The pope certainly arrives in the U.S. at an interesting political moment, with not only abortion and gay rights still serving as flash points but as an immigration debate spurred by the 2016 presidential race also rages.

Francis, who is from Argentina and is most comfortable speaking Spanish, is expected to deliver just four of his 18 U.S. speeches in English. Latinos make up a third of Catholics in the U.S., and Francis' efforts to connect with them could fuel some of the organic moments that have made the pope famous.

"To some extent, that will make him feel more at home in this maiden trip to the U.S.," Chesnut says. "I would look for that kind off-the-cuff spontaneity, impromptu remarks and visits that we've seen in other contexts."

Francis already has spoken about the importance of welcoming immigrants, and has directly called upon Catholic parishes to take in Syrian refugees fleeing their war-torn country. The Vatican itself plans to host two Syrian refugee families, and Francis is likely to make a direct appeal to the world when he addresses the U.N. in New York that more must be done to solve the crisis in Europe.

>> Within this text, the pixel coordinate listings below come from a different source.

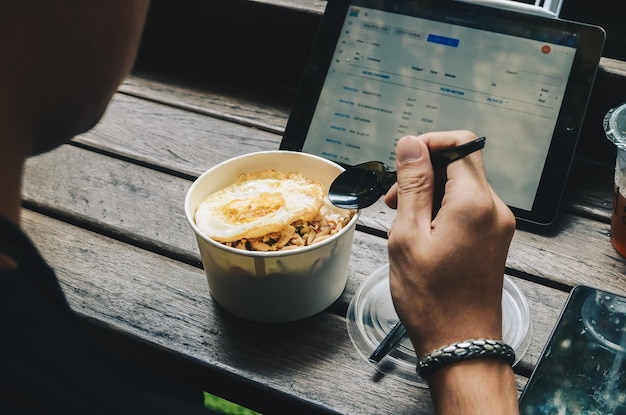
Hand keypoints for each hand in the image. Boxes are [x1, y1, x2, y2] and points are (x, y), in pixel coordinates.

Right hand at [384, 131, 515, 356]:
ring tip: (403, 219)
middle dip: (425, 171)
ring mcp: (497, 225)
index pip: (461, 144)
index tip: (403, 161)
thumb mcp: (408, 235)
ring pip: (463, 187)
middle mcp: (495, 209)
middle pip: (461, 164)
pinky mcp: (494, 240)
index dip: (429, 144)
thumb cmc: (431, 297)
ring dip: (431, 192)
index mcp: (474, 203)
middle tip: (393, 198)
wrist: (460, 343)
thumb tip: (411, 144)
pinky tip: (421, 232)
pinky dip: (443, 210)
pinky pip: (468, 208)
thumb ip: (413, 184)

The pope also arrives in the U.S. directly after a trip to Cuba. Francis played a key role in the restoration of diplomatic ties between the UM.S. and the island nation, personally appealing to leaders of both countries to end an impasse that had prevailed for over 50 years. The U.S. and Cuba now have formal embassies in one another's capitals, but an economic embargo imposed on the island by the U.S. remains in place. The Vatican has long opposed the embargo, which it sees as an unjust punishment for the Cuban people, and Francis may raise this issue when he speaks in front of Congress.

"It's much easier to talk about inequalities and social justice issues in poor countries. It is more difficult to say those things in the most powerful country," Faggioli says. "Talking with poor people, for him, it's easier than talking to powerful people."

But, Faggioli says, "I think he will say what he thinks."